I always find it fascinating when a piece of art endures longer than its author intended. Conan Doyle never considered his Sherlock Holmes stories masterpieces. It was work for a periodical that took on a life of its own, so much so that when he tried to kill the detective off he was forced to bring him back.

Alexandre Dumas’ epic The Count of Monte Cristo is very much one of these tales, something written for a periodical that I doubt anyone would have been expected to respawn in a whole variety of media. But like the best pieces of literature, what endures is what remains socially pertinent: tales of the human condition that are flexible enough to be embraced by each generation.

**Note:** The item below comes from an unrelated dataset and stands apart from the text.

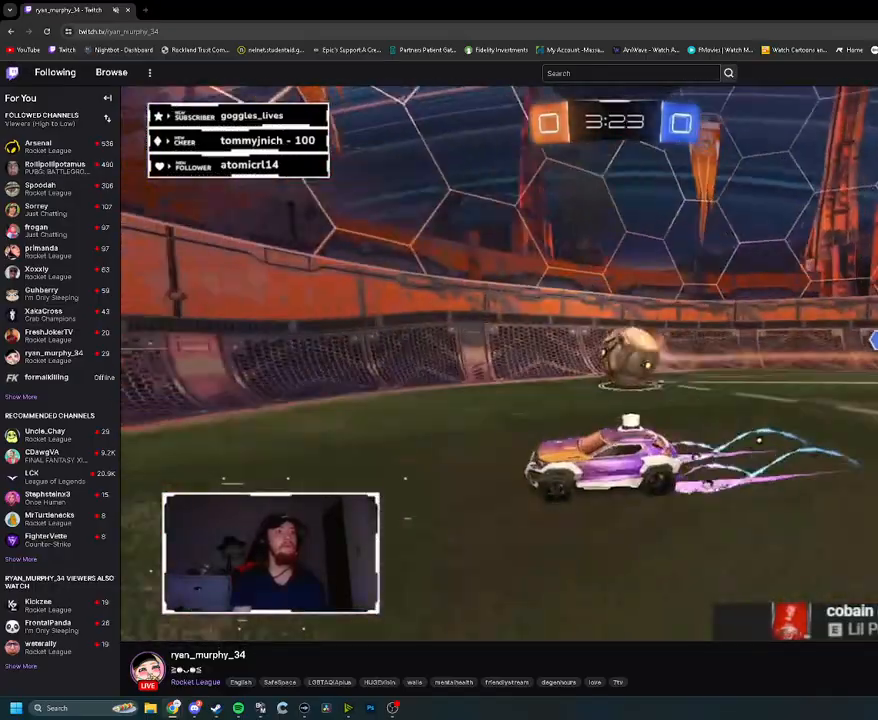
{"buttons": ["R1", "R2"], "left_stick": "right", "right_stick": "center", "events": [[100, "L1", "up"], [367, "R1", "down"]]}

Gonzo’s Gankutsuou: The Count of Monte Cristo, a futurist anime re-working of Dumas’ tale, does very much that. It rewrites the original in places—it is set in the far future, where humans are spread out across space in an imperial empire—and shuffled about in others, but it carries all those social and human issues that Dumas’ original story did so well. It carries the honor of the original book, shifting its dramatic perspective but remaining transfixed on the Cristo literary legacy of love, betrayal and revenge—perhaps the quintessential elements of all powerful dramas.

Gankutsuou has had its boxset release, and off the bat I’ll say this is one boxset worth owning, be you a fan of Dumas or simply a viewer looking for a bloody good yarn. Buyers are treated to twenty-four episodes spread over a beautifully packaged set of four disks. The visuals are simply stunning: a tapestry of colours, animation and graphical components that make this such a visual feast, though they may take a little getting used to. As lavish as the graphics, animation and direction are, they can be overpowering on occasions. But it just takes a little time to become accustomed to this artistic approach. Audio as well can’t be faulted, and the English dub is exceptional. You’d easily forget it wasn’t made for an Anglo tongue.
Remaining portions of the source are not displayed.